**Consigne 1:** Redonnez sans rien changer les lignes de données situées ci-dessous entre celle qui contient « locality: St. Paul Island. » et celle qui contient « locality: Forest between Waiakea and Olaa », ces deux lignes comprises.

On lit dans  « Le Yacht »  du 12 septembre :

« Les expériences de monsieur Tissot entre Trézien et  Le Stiff d’Ouessant ont été réussies (11 milles marins) ». Et dans le journal du 2 octobre, « les essais continuent avec succès entre le nouveau phare de l’île Vierge et le Stiff distants de 23 milles marins. Les appareils utilisés sont des « Ducretet ». C’est un très beau résultat à adapter sur nos grands croiseurs d’escadres. » En fait les appareils dits « Ducretet » ont été conçus par le savant russe Popov (inventeur de l’antenne) et améliorés par le français Ducretet.

 OSA-OUESSANT-carte-tissot.jpg

 


















Dès lors les performances ne cessent de s’améliorer, chaque état essayant de devancer les états rivaux ou ennemis potentiels, car bien sûr, les premiers intéressés par ce nouveau mode de communication à distance sont les militaires. Le journal "Le Finistère" s'en fait l'écho le 12 janvier 1901, « des essais de télégraphie ont eu lieu entre des bâtiments de l'escadre de la Méditerranée, c'est une révolution dans la transmission des ordres, la portée est de 18 à 20 milles. » Deux mois plus tard l'escadre de l'Atlantique effectue des exercices semblables.

 

La T.S.F est entrée dans l'histoire maritime.

 

1901 :  Le Yacht du 6 juillet :  " l ‘emploi de la télégraphie sans fil dans la Marine. Tous les bâtiments amiraux des deux escadres et plusieurs croiseurs ont reçu les installations voulues pour ce mode de communication. Ils ont  commencé des exercices avec les postes installés sur le littoral d’où ils s’éloignaient : Fort Saint-Louis à Toulon, Ouessant et Saint-Mathieu près de Brest.

Dans la marine française, les essais ont été faits par Tissot avec du matériel fabriqué par Eugène  Ducretet, maintenant les appareils les plus répandus sur les bâtiments de guerre sont ceux de Rochefort, ingénieur-constructeur à Paris. Ils sont robustes et puissants et donnent toute satisfaction. La portée des signaux est environ 30 milles mais tous les opérateurs sur la fréquence peuvent écouter…" (donc pas de confidentialité dans les messages)portrait-camille_2.jpg


 

Tissot plus tard docteur ès-sciences, fut professeur à l’Ecole Supérieure d’Electricité à partir de 1912, l’année même où il fut promu capitaine de frégate. (Voir site Internet mentionné plus haut).

**Consigne 2:** Transcrivez mot pour mot le passage du texte sur la télégraphie sans fil, entre « La T.S.F est » et « près de Brest. », inclus.

**Données fournies:**

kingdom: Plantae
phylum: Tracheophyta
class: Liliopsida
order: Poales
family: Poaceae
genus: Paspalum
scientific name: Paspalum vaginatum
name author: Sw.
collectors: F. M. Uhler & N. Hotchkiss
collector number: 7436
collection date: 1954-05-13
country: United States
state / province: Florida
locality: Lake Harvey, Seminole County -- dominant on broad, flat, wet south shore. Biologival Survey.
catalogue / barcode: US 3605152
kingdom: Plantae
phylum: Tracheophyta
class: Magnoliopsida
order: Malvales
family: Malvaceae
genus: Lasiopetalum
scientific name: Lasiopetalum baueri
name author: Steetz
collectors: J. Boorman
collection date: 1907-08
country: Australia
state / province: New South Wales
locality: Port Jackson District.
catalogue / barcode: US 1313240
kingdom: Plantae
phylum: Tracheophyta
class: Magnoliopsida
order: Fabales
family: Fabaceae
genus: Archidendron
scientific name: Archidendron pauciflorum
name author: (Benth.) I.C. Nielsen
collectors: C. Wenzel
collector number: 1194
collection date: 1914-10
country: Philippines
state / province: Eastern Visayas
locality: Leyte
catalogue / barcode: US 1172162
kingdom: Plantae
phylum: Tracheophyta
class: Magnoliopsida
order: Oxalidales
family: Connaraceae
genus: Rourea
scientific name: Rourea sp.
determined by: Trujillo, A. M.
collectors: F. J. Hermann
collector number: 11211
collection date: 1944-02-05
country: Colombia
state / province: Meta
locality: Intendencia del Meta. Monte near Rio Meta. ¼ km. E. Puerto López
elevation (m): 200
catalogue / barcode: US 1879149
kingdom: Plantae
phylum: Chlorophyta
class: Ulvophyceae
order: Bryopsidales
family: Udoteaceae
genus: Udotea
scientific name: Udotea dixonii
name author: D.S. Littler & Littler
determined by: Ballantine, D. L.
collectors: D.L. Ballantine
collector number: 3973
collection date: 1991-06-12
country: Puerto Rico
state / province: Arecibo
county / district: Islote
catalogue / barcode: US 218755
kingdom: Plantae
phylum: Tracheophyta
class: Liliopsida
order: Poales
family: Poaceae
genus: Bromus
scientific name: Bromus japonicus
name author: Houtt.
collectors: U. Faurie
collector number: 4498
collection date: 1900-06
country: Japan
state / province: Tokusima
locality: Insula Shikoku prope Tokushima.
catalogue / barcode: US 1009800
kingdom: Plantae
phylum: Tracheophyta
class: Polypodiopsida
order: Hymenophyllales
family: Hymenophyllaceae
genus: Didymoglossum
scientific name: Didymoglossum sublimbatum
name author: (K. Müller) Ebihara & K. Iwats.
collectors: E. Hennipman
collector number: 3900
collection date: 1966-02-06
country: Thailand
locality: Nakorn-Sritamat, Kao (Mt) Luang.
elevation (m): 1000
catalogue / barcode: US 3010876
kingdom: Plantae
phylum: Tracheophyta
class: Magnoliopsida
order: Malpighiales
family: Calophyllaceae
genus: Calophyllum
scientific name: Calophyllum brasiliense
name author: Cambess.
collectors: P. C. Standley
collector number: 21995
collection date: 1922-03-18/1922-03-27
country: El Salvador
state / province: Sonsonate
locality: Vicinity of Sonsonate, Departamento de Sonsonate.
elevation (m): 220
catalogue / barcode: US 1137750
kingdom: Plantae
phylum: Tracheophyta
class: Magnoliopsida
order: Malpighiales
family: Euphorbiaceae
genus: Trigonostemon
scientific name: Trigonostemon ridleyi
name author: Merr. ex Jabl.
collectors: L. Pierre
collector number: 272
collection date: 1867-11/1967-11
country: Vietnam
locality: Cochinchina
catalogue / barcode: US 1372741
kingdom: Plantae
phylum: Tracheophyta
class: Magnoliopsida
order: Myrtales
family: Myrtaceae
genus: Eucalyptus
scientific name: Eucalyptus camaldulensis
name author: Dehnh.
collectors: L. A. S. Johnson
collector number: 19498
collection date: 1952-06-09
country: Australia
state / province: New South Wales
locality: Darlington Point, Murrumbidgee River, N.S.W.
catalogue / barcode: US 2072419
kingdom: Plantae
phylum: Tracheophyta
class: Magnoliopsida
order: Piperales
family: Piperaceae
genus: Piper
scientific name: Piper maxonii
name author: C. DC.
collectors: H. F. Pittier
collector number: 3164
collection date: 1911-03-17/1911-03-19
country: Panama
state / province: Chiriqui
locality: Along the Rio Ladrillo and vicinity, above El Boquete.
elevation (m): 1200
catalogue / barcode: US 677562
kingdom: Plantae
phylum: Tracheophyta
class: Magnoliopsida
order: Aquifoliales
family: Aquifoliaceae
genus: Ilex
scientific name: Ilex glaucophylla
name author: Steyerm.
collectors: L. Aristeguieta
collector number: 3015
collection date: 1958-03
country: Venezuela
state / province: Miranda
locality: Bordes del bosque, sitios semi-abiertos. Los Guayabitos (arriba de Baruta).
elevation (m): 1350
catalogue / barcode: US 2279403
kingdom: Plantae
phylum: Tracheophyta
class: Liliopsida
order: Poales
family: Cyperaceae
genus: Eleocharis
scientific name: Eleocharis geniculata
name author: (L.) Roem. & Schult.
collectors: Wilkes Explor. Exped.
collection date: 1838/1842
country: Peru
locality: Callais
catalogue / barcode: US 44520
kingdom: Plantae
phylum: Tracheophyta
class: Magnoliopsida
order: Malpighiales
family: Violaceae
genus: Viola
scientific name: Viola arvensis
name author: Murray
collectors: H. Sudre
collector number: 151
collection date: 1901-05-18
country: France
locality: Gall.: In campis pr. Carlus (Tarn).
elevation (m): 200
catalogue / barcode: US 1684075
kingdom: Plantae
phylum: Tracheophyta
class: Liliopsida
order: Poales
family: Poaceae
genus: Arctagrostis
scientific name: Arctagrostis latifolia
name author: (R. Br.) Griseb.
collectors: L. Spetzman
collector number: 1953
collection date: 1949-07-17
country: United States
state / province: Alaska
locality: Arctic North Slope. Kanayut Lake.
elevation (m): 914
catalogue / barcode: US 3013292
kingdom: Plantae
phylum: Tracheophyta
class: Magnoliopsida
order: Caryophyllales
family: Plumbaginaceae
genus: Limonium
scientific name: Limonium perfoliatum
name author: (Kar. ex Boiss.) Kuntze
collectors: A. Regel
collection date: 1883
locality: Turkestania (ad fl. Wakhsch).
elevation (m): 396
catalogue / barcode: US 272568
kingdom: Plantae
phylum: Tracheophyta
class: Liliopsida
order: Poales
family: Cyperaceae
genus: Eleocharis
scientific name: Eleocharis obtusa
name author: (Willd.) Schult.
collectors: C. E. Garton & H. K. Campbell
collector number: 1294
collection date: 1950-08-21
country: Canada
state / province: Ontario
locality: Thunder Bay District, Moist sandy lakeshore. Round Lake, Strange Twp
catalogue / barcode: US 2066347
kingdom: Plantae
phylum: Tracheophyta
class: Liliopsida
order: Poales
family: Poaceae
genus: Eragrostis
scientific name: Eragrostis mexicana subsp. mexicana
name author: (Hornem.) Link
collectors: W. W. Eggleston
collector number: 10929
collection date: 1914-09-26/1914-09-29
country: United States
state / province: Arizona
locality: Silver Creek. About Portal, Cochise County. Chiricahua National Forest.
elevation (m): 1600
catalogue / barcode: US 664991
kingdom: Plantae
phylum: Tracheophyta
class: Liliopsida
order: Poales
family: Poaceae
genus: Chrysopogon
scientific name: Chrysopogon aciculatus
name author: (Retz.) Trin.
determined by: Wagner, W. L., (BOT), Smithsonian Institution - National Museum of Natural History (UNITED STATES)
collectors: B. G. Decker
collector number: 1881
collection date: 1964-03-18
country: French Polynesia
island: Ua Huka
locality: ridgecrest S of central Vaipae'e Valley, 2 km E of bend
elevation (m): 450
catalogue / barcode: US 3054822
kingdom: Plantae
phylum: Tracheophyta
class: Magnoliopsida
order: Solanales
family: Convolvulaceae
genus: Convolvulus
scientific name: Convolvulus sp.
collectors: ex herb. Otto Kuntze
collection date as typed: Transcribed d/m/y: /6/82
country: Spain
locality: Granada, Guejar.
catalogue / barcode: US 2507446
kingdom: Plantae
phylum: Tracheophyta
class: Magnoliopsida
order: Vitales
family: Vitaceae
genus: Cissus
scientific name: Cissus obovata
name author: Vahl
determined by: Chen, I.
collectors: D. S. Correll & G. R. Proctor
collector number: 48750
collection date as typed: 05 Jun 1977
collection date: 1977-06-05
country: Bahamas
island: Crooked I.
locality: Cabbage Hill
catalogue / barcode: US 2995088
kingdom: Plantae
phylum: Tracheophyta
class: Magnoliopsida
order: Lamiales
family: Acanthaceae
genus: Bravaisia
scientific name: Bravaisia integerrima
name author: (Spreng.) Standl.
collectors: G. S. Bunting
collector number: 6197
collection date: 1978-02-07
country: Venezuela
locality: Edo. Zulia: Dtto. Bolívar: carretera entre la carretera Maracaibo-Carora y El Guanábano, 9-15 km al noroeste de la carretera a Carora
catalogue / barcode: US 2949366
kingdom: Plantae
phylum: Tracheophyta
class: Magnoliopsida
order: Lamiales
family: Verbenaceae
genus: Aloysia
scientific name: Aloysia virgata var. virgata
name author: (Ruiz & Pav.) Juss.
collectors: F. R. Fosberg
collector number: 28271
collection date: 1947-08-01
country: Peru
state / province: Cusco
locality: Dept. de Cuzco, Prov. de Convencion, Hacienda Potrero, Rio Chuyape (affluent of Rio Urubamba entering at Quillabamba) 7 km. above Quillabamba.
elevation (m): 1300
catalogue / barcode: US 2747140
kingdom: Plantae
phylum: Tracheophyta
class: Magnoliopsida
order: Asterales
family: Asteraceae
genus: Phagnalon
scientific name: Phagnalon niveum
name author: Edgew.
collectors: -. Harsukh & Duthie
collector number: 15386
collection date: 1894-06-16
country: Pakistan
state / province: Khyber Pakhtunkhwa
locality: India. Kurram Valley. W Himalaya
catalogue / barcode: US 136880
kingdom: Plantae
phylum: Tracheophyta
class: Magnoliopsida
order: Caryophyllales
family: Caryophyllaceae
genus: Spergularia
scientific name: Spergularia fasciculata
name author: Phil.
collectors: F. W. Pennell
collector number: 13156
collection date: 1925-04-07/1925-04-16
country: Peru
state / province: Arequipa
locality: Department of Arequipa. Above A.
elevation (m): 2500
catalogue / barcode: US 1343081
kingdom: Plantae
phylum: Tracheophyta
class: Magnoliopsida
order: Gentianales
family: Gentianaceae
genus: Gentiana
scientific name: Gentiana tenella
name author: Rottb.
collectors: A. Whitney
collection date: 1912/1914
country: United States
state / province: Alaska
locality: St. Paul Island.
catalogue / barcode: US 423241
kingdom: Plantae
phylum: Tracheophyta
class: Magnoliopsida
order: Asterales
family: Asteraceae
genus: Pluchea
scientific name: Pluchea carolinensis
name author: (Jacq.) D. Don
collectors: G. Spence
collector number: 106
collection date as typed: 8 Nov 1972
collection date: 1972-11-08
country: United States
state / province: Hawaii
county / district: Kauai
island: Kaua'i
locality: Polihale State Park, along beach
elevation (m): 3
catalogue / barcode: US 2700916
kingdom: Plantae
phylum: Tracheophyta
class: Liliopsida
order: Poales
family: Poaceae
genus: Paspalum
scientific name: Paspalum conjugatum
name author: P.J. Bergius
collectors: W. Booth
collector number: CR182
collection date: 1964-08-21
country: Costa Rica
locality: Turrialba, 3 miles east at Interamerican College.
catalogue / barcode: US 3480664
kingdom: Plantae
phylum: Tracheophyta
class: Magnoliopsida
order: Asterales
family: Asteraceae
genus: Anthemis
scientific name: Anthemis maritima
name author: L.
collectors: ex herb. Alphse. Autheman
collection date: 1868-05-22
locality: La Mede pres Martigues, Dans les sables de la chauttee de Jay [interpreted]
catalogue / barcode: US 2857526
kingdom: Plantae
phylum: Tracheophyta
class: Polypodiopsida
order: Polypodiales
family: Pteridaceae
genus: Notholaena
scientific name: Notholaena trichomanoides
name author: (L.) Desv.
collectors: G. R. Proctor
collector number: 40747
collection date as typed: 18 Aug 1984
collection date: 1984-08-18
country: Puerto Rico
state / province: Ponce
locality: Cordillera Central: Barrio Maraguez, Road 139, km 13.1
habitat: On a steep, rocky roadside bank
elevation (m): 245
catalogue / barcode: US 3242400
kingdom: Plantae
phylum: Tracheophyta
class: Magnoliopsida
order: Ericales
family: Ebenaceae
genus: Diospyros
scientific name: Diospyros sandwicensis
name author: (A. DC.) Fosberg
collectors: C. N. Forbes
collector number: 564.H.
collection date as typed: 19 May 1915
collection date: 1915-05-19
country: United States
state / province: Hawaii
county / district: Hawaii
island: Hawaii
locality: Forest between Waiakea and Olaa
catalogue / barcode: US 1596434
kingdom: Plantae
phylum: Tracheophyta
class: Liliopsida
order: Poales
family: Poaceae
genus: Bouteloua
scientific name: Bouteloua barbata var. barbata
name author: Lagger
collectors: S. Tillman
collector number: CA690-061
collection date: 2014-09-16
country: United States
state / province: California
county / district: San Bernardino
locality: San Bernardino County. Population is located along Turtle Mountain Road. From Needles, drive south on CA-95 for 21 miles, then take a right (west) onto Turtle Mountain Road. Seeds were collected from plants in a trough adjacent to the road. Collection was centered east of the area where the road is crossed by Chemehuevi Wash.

**Réponse attendue 1:**
locality: St. Paul Island.
catalogue / barcode: US 423241
kingdom: Plantae
phylum: Tracheophyta
class: Magnoliopsida
order: Asterales
family: Asteraceae
genus: Pluchea
scientific name: Pluchea carolinensis
name author: (Jacq.) D. Don
collectors: G. Spence
collector number: 106
collection date as typed: 8 Nov 1972
collection date: 1972-11-08
country: United States
state / province: Hawaii
county / district: Kauai
island: Kaua'i
locality: Polihale State Park, along beach
elevation (m): 3
catalogue / barcode: US 2700916
kingdom: Plantae
phylum: Tracheophyta
class: Liliopsida
order: Poales
family: Poaceae
genus: Paspalum
scientific name: Paspalum conjugatum
name author: P.J. Bergius
collectors: W. Booth
collector number: CR182
collection date: 1964-08-21
country: Costa Rica
locality: Turrialba, 3 miles east at Interamerican College.
catalogue / barcode: US 3480664
kingdom: Plantae
phylum: Tracheophyta
class: Magnoliopsida
order: Asterales
family: Asteraceae
genus: Anthemis
scientific name: Anthemis maritima
name author: L.
collectors: ex herb. Alphse. Autheman
collection date: 1868-05-22
locality: La Mede pres Martigues, Dans les sables de la chauttee de Jay [interpreted]
catalogue / barcode: US 2857526
kingdom: Plantae
phylum: Tracheophyta
class: Polypodiopsida
order: Polypodiales
family: Pteridaceae
genus: Notholaena
scientific name: Notholaena trichomanoides
name author: (L.) Desv.
collectors: G. R. Proctor
collector number: 40747
collection date as typed: 18 Aug 1984
collection date: 1984-08-18
country: Puerto Rico
state / province: Ponce
locality: Cordillera Central: Barrio Maraguez, Road 139, km 13.1
habitat: On a steep, rocky roadside bank
elevation (m): 245
catalogue / barcode: US 3242400
kingdom: Plantae
phylum: Tracheophyta
class: Magnoliopsida
order: Ericales
family: Ebenaceae
genus: Diospyros
scientific name: Diospyros sandwicensis
name author: (A. DC.) Fosberg
collectors: C. N. Forbes
collector number: 564.H.
collection date as typed: 19 May 1915
collection date: 1915-05-19
country: United States
state / province: Hawaii
county / district: Hawaii
island: Hawaii
locality: Forest between Waiakea and Olaa

**Réponse attendue 2:**
La T.S.F est entrée dans l'histoire maritime.

 

1901 :  Le Yacht du 6 juillet :  " l ‘emploi de la télégraphie sans fil dans la Marine. Tous les bâtiments amiraux des deux escadres et plusieurs croiseurs ont reçu les installations voulues pour ce mode de communication. Ils ont  commencé des exercices avec les postes installés sur le littoral d’où ils s’éloignaient : Fort Saint-Louis à Toulon, Ouessant et Saint-Mathieu près de Brest.